In case you missed it – not that there’s anything wrong with that – yesterday marked the 15 th anniversary of the “Seinfeld” series finale airing. Hailed as “The Show About Nothing” and bound to pop up as reruns on cable and local broadcast affiliates for the rest of time, the comedy ranked among one of the best TV shows ever.

It was also one of the most lucrative, as star and co-creator Jerry Seinfeld holds the record for highest annual earnings for a television actor – raking in $267 million during the last year Seinfeld was on the air. To celebrate, here’s a great list of every job and scheme Cosmo Kramer ever hatched up.
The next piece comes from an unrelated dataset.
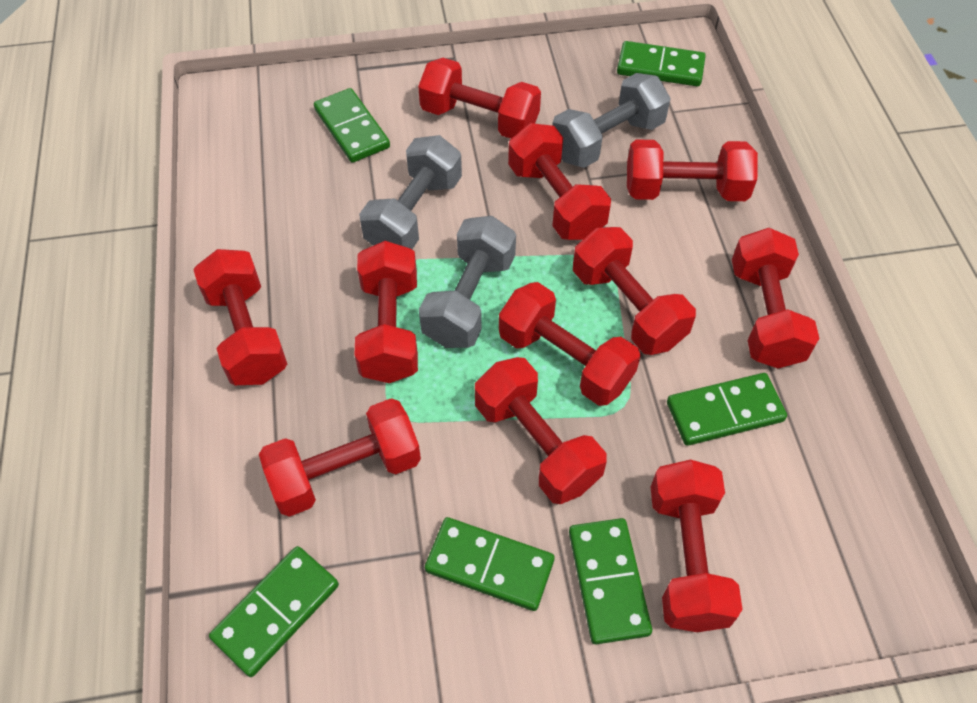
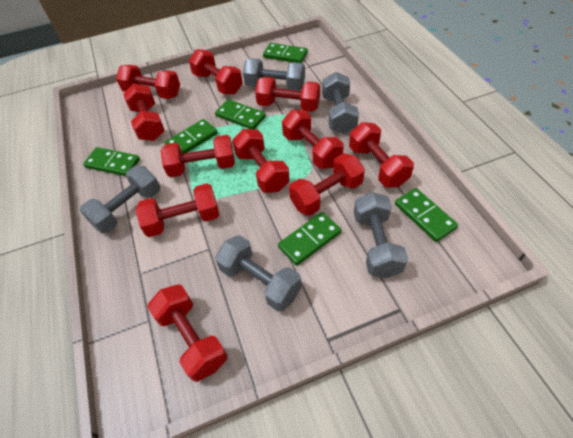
grey dumbbell: 3 -> 5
One person who may get close to that payday is whoever wins the next Powerball lottery, currently sitting at a $360 million (£236.6 million) payout. New Powerball rules mean jackpots get higher faster and this one would certainly pay the bills. But it still has a way to go to catch the highest-ever national lottery jackpot (non-annual), set by the Mega Millions drawing of March 30, 2012, when it hit a stratospheric $656 million.
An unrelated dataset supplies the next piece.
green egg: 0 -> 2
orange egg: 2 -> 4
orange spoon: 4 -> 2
Speaking of big bills, German artist Gerhard Richter has broken his own mark for the highest auction price for a work by a living artist. Richter’s “Domplatz, Mailand” fetched a cool $37.1 million (£24.4 million) Tuesday, which will go nicely in his bank account next to the £21.3 million he earned for his “Abstraktes Bild” last year.

Up in the friendly skies, J.D. Power & Associates ranked the most satisfying North American airlines according to passengers, awarding JetBlue the top spot for the ninth straight year. While JetBlue doesn’t travel the entire world, it might be worth petitioning if you ever want to comfortably break the record for fastest circumnavigation by scheduled flights with a single airline. That’s held by Brother Michael Bartlett, who traveled the globe on Air New Zealand in 59 hours 58 minutes from Nov. 21-24, 2006.

Lastly, were you avoiding the latest episode of “Mad Men,” only to jump on Twitter and accidentally see that Don Draper fathered an illegitimate child at Woodstock?

(Note: keep calm, that was a fake spoiler; we would never actually ruin anything for you!)

If it’s up to 17-year-old Jennie Lamere, you’ll never have that problem again. Her new software Twivo can help censor your Twitter feed to avoid any show-specific spoilers. And that will come in handy if the “Game of Thrones” season finale in two weeks has an epic reveal that breaks the record for most tweets per second, set at 25,088 during a television screening of Hayao Miyazaki’s “Castle in the Sky” in Japan on Dec. 9, 2011.